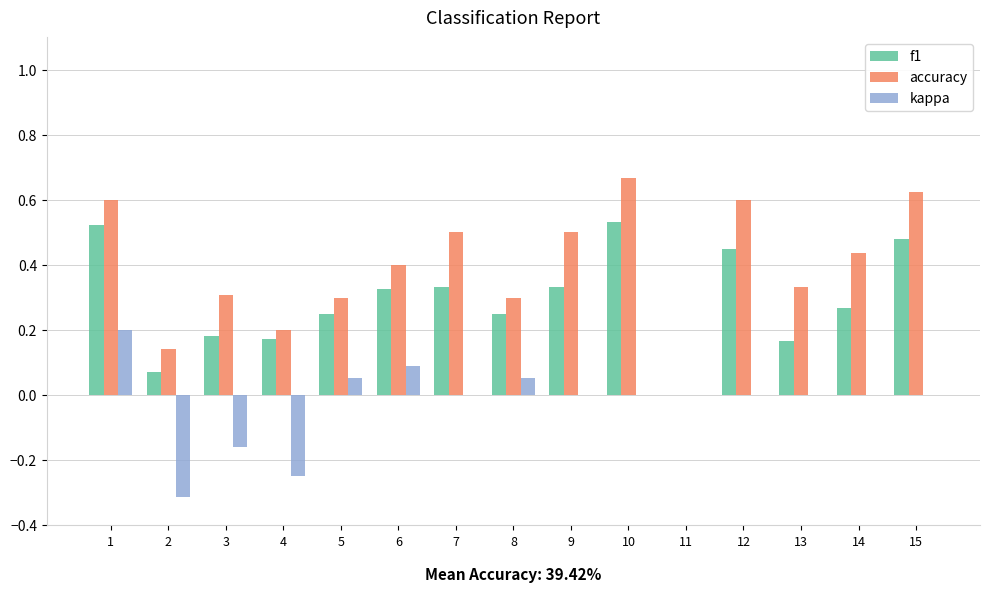

Which label corresponds to the largest value in the chart?

10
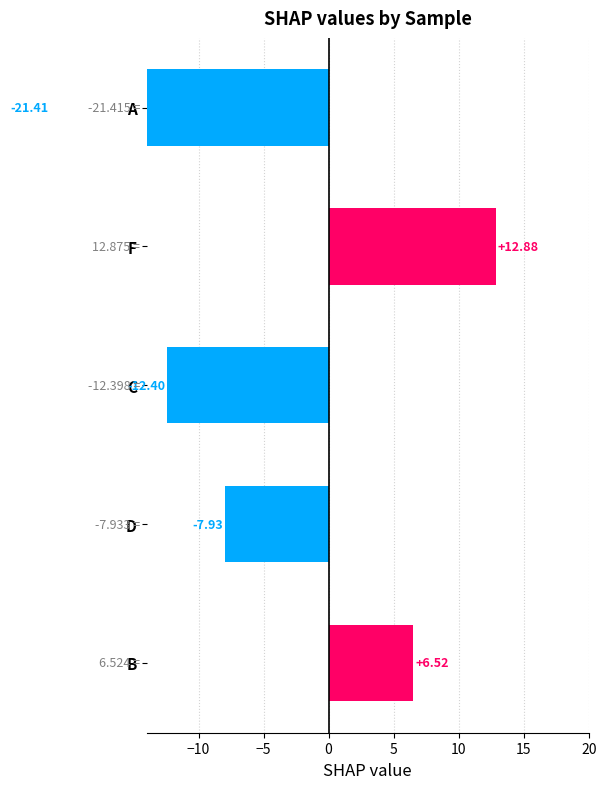

What is the greatest value displayed?

12.9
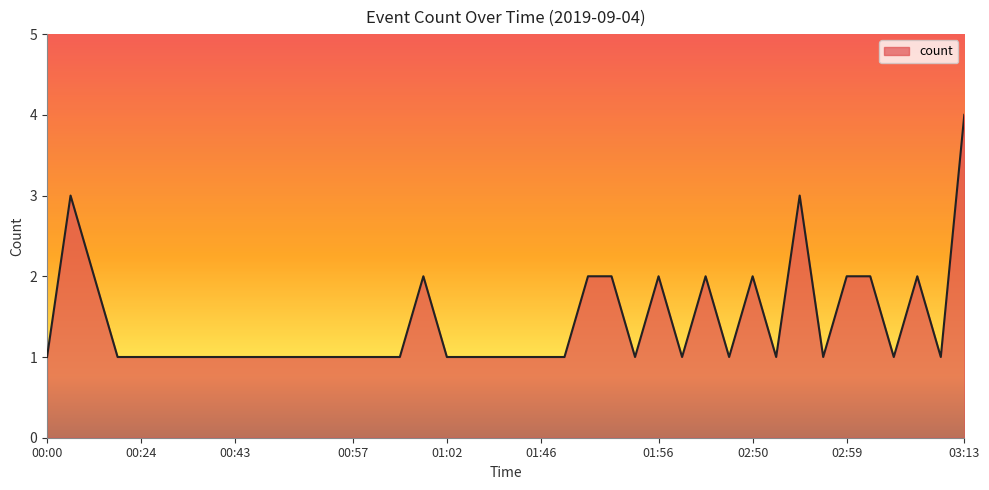

How many lines are shown in the chart?

1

+--

# [HOW TO COMPLETE THIS TASK]
Please render the entries above as a JSON list of strings with one string per line, leaving out blank lines and the pictures.

# [RESULT OF THE TASK]
[
  "Which label corresponds to the largest value in the chart?",
  "10",
  "What is the greatest value displayed?",
  "12.9",
  "How many lines are shown in the chart?",
  "1"
]